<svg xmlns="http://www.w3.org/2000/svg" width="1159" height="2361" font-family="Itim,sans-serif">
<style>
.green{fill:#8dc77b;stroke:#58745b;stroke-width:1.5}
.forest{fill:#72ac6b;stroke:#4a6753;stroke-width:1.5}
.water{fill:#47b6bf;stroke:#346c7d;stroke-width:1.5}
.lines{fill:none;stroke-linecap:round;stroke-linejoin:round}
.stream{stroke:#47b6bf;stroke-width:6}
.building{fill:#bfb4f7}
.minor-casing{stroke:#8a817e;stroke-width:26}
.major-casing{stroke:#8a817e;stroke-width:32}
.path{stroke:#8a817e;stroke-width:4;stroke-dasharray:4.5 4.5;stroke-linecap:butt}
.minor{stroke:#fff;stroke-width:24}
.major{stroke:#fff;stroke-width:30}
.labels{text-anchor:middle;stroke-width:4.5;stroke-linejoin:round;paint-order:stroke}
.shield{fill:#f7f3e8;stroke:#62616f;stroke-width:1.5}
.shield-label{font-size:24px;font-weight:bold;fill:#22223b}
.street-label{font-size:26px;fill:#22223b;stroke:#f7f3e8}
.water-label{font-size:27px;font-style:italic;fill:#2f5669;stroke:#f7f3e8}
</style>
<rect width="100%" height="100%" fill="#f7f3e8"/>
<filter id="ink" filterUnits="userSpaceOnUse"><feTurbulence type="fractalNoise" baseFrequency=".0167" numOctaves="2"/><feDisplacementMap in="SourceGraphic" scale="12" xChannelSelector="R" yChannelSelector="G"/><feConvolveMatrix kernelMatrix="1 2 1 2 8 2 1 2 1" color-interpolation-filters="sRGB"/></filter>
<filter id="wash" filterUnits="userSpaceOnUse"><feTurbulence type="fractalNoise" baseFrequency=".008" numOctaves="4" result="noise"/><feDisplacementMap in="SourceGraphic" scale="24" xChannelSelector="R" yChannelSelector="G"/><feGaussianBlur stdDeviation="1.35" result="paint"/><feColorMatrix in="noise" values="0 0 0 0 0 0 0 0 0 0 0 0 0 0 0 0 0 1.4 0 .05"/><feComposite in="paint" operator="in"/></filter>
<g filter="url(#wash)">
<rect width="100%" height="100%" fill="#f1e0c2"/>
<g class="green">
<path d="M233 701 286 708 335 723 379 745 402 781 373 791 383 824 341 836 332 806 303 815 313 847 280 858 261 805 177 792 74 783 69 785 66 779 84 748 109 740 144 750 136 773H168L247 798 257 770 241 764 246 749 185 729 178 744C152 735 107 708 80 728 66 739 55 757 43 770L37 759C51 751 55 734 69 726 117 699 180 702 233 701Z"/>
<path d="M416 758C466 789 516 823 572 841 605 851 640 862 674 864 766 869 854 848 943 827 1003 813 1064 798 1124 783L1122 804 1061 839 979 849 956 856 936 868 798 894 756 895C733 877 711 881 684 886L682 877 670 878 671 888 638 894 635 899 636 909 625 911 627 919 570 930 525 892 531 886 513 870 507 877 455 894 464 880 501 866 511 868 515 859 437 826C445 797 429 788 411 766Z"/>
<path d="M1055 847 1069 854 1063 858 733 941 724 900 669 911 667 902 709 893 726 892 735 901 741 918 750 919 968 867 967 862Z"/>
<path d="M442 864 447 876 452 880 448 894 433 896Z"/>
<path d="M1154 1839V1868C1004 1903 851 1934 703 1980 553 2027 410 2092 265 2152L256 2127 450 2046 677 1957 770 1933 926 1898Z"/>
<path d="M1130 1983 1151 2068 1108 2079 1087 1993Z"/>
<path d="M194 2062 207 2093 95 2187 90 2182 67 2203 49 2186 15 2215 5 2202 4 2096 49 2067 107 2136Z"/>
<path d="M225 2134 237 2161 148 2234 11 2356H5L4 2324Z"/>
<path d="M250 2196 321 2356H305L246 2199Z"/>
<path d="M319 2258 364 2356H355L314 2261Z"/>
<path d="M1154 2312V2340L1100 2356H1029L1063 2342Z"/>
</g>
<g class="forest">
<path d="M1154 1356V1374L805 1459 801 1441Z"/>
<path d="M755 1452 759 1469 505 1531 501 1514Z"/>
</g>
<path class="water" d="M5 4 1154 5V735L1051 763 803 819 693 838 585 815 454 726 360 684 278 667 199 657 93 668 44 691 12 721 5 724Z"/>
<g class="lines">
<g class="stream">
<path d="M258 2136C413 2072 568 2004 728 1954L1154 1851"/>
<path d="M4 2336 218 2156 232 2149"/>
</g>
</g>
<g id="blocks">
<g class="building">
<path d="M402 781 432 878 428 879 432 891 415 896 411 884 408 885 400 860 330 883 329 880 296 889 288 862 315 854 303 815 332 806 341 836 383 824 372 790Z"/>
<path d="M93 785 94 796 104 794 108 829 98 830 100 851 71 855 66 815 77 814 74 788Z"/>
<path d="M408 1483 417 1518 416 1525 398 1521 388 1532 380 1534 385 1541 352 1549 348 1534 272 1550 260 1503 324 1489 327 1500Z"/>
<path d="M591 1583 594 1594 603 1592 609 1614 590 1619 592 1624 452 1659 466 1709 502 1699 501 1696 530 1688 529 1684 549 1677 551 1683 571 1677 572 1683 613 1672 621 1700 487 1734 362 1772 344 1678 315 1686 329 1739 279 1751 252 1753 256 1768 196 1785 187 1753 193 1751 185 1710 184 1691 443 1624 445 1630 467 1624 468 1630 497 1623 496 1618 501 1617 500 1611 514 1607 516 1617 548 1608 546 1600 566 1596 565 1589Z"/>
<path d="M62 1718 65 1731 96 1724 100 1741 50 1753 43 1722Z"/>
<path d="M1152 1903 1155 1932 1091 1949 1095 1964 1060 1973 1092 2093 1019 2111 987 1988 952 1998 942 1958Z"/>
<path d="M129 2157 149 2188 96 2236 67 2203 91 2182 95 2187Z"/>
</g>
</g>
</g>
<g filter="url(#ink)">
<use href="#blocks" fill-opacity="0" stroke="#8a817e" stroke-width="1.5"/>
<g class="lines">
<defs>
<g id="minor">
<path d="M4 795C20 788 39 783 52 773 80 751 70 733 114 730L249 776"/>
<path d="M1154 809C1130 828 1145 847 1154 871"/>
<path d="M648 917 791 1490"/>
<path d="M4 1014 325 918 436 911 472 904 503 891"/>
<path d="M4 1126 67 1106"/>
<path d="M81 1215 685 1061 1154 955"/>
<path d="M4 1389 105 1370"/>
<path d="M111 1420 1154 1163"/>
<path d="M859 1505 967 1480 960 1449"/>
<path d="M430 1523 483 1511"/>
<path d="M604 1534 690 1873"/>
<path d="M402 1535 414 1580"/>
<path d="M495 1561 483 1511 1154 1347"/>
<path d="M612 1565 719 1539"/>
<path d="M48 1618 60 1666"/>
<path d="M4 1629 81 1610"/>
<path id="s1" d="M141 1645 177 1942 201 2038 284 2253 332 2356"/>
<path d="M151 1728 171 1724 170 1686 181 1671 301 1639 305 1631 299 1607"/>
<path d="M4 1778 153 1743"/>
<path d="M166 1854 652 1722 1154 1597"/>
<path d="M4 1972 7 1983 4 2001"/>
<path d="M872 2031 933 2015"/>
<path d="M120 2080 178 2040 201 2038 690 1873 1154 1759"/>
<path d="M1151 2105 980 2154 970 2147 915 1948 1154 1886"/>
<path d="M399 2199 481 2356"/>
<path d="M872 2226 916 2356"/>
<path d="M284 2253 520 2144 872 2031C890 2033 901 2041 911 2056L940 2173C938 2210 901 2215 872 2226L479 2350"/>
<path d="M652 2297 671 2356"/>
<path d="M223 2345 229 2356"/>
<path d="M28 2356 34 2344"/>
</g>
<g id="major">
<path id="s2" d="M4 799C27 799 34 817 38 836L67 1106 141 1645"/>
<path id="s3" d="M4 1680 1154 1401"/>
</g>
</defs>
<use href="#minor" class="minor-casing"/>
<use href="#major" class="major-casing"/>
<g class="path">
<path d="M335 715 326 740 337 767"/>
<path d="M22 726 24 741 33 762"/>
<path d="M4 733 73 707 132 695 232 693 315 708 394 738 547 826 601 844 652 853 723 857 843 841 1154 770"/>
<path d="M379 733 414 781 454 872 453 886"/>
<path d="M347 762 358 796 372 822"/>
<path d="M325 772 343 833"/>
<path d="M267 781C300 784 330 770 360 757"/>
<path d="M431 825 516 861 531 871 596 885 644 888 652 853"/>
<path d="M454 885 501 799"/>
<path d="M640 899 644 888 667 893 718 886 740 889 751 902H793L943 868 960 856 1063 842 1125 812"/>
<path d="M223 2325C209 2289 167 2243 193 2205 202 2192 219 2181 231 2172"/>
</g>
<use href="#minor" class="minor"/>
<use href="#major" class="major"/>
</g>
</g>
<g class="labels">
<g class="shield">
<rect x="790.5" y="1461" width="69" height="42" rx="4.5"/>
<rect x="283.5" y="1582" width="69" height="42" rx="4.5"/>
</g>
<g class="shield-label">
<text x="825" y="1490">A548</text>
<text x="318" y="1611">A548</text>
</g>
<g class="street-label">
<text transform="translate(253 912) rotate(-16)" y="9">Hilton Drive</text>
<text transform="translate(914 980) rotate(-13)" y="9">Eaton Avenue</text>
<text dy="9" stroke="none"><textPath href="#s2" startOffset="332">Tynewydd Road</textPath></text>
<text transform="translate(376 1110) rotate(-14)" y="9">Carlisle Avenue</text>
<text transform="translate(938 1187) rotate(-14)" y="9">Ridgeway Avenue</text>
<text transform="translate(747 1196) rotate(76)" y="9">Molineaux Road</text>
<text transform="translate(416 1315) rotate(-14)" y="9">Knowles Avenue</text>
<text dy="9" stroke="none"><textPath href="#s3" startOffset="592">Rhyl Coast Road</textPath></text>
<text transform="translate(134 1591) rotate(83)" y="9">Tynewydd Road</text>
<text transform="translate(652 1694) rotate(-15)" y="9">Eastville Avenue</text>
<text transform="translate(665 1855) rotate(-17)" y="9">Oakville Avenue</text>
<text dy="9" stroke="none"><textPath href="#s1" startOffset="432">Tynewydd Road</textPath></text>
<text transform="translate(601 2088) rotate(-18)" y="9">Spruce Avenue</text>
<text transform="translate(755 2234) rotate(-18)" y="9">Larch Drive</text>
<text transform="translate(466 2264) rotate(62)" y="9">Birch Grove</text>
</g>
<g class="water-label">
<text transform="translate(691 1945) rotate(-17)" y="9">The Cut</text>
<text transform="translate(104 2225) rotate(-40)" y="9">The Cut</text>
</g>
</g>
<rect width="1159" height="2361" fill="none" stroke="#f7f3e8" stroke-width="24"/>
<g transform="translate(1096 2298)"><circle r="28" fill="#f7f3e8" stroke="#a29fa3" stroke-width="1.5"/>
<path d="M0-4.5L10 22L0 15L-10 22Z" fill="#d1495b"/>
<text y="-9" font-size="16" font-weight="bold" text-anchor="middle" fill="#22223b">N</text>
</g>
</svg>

▬▬▬

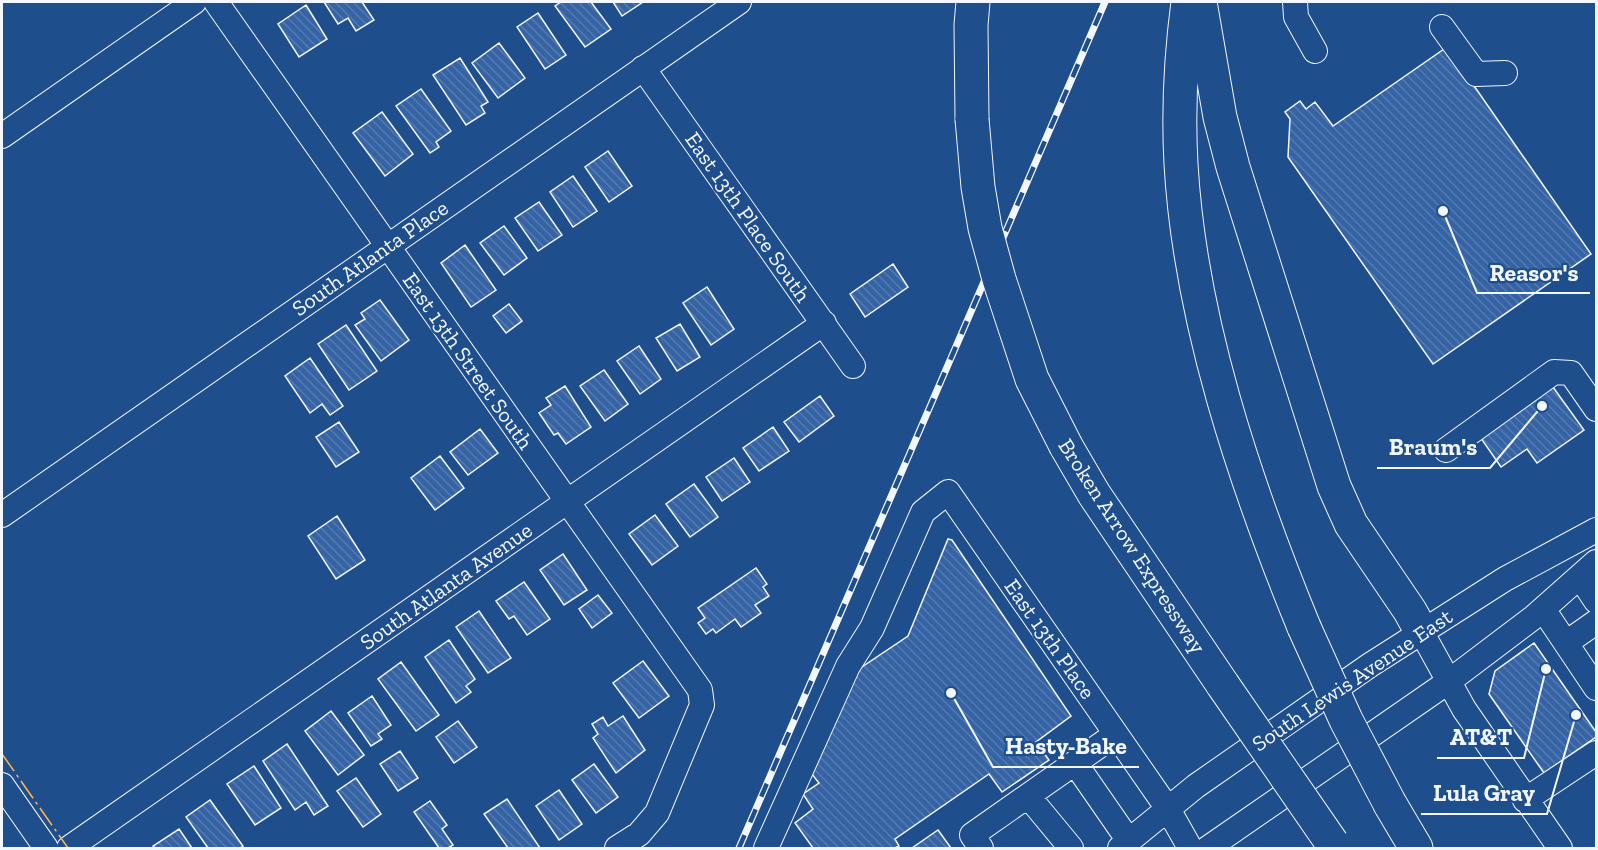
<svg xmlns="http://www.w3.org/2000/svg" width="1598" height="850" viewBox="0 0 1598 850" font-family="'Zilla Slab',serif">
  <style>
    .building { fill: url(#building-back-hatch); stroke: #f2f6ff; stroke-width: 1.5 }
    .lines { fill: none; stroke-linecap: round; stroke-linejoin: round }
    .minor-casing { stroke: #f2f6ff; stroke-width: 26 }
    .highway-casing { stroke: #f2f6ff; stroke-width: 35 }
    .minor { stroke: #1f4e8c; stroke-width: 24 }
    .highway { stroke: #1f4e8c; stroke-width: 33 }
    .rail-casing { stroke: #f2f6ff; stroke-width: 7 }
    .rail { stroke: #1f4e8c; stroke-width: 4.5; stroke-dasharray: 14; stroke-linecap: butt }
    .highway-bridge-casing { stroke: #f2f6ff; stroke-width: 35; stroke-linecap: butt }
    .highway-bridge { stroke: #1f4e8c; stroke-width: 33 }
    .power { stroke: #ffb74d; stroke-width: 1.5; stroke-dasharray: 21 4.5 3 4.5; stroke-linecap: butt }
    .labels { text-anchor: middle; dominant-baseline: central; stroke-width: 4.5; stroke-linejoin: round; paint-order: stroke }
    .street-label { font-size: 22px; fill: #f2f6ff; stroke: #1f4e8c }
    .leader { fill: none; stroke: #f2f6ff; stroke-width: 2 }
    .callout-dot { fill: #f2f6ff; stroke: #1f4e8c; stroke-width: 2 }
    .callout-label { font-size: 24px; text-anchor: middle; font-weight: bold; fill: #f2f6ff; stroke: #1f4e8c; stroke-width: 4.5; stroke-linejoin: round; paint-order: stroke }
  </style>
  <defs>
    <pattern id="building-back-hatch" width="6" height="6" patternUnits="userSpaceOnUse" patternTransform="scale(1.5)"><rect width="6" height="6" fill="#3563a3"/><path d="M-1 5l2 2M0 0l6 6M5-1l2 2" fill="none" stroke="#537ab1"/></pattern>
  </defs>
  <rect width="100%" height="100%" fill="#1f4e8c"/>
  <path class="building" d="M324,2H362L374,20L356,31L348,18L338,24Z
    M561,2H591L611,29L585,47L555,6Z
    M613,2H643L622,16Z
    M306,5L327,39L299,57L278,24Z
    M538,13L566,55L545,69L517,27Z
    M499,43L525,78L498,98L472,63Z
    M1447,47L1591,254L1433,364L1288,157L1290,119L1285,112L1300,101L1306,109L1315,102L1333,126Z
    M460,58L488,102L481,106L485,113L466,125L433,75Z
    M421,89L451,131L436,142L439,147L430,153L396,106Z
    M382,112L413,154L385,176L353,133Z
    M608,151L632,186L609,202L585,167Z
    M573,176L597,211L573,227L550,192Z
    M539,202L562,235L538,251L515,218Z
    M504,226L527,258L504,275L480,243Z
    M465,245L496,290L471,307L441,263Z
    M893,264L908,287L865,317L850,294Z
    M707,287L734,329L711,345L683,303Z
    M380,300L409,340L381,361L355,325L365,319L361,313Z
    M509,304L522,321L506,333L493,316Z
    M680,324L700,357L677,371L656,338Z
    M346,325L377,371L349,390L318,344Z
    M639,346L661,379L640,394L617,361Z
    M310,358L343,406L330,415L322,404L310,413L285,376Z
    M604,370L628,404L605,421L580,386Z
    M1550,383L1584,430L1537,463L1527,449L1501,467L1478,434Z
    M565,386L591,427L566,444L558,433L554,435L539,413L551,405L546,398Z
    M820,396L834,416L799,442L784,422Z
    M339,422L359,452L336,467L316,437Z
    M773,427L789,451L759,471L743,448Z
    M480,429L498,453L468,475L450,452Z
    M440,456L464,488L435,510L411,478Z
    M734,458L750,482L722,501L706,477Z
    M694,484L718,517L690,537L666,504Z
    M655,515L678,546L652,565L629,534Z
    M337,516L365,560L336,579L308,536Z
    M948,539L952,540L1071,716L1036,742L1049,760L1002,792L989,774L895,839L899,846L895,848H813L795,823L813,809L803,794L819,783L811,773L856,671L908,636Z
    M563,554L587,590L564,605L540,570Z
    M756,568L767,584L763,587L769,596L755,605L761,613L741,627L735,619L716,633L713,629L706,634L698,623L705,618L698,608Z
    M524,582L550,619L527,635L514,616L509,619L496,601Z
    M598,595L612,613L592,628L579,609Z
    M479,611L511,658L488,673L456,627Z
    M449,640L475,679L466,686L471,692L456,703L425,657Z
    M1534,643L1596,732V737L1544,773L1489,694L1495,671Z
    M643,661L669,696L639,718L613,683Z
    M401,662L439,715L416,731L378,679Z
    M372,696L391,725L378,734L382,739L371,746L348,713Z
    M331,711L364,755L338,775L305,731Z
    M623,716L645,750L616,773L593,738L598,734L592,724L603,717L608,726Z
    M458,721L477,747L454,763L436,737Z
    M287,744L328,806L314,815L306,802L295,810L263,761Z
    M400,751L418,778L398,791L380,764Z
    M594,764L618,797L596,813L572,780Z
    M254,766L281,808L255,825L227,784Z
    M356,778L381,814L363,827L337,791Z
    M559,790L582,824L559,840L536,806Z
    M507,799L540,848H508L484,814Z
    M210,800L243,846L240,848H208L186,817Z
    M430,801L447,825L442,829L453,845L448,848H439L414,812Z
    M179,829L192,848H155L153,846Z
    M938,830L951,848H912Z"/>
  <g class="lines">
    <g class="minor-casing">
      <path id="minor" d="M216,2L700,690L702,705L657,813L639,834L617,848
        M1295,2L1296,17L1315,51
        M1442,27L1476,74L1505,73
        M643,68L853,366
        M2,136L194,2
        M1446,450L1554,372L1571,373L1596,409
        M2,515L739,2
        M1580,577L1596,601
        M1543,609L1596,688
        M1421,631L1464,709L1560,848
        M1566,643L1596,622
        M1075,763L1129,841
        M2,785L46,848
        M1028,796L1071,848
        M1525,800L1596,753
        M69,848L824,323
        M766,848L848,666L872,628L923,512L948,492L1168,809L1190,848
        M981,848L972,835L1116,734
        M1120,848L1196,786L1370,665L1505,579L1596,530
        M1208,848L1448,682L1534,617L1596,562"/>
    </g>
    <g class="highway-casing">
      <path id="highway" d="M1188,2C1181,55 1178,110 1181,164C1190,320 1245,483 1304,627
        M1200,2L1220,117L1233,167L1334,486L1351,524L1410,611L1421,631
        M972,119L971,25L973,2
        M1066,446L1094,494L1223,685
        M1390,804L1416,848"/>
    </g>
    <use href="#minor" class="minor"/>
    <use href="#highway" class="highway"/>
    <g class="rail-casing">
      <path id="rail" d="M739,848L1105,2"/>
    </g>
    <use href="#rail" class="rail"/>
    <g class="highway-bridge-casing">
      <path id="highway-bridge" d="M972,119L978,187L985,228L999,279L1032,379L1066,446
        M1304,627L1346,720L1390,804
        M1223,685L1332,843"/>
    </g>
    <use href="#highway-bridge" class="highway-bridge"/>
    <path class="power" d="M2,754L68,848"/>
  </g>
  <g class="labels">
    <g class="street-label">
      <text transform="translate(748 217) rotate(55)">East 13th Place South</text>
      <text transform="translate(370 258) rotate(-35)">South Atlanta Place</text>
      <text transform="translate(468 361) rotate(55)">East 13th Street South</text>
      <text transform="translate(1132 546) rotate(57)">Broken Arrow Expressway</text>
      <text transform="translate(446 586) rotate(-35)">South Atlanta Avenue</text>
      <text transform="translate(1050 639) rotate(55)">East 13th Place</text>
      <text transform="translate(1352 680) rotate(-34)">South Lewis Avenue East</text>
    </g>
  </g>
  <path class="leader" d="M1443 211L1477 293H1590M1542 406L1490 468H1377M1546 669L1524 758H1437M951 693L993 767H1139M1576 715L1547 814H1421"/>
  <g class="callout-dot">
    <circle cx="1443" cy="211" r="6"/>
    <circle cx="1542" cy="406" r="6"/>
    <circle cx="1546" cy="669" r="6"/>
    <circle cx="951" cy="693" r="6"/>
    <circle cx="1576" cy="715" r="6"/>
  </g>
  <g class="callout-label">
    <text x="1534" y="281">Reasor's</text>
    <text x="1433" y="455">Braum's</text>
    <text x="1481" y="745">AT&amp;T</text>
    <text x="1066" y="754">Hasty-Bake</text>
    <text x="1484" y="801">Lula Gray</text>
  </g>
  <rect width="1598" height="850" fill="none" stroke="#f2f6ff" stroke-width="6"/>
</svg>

▬▬▬

### Task
Word for word, restate the lines above from the line containing "none; stroke-linecap: round;" through the line containing "M504,226L527,258L504,275L480,243Z", with both included and nothing else.

### Answer to this task
    .lines { fill: none; stroke-linecap: round; stroke-linejoin: round }
    .minor-casing { stroke: #f2f6ff; stroke-width: 26 }
    .highway-casing { stroke: #f2f6ff; stroke-width: 35 }
    .minor { stroke: #1f4e8c; stroke-width: 24 }
    .highway { stroke: #1f4e8c; stroke-width: 33 }
    .rail-casing { stroke: #f2f6ff; stroke-width: 7 }
    .rail { stroke: #1f4e8c; stroke-width: 4.5; stroke-dasharray: 14; stroke-linecap: butt }
    .highway-bridge-casing { stroke: #f2f6ff; stroke-width: 35; stroke-linecap: butt }
    .highway-bridge { stroke: #1f4e8c; stroke-width: 33 }
    .power { stroke: #ffb74d; stroke-width: 1.5; stroke-dasharray: 21 4.5 3 4.5; stroke-linecap: butt }
    .labels { text-anchor: middle; dominant-baseline: central; stroke-width: 4.5; stroke-linejoin: round; paint-order: stroke }
    .street-label { font-size: 22px; fill: #f2f6ff; stroke: #1f4e8c }
    .leader { fill: none; stroke: #f2f6ff; stroke-width: 2 }
    .callout-dot { fill: #f2f6ff; stroke: #1f4e8c; stroke-width: 2 }
    .callout-label { font-size: 24px; text-anchor: middle; font-weight: bold; fill: #f2f6ff; stroke: #1f4e8c; stroke-width: 4.5; stroke-linejoin: round; paint-order: stroke }
  </style>
  <defs>
    <pattern id="building-back-hatch" width="6" height="6" patternUnits="userSpaceOnUse" patternTransform="scale(1.5)"><rect width="6" height="6" fill="#3563a3"/><path d="M-1 5l2 2M0 0l6 6M5-1l2 2" fill="none" stroke="#537ab1"/></pattern>
  </defs>
  <rect width="100%" height="100%" fill="#1f4e8c"/>
  <path class="building" d="M324,2H362L374,20L356,31L348,18L338,24Z
    M561,2H591L611,29L585,47L555,6Z
    M613,2H643L622,16Z
    M306,5L327,39L299,57L278,24Z
    M538,13L566,55L545,69L517,27Z
    M499,43L525,78L498,98L472,63Z
    M1447,47L1591,254L1433,364L1288,157L1290,119L1285,112L1300,101L1306,109L1315,102L1333,126Z
    M460,58L488,102L481,106L485,113L466,125L433,75Z
    M421,89L451,131L436,142L439,147L430,153L396,106Z
    M382,112L413,154L385,176L353,133Z
    M608,151L632,186L609,202L585,167Z
    M573,176L597,211L573,227L550,192Z
    M539,202L562,235L538,251L515,218Z
    M504,226L527,258L504,275L480,243Z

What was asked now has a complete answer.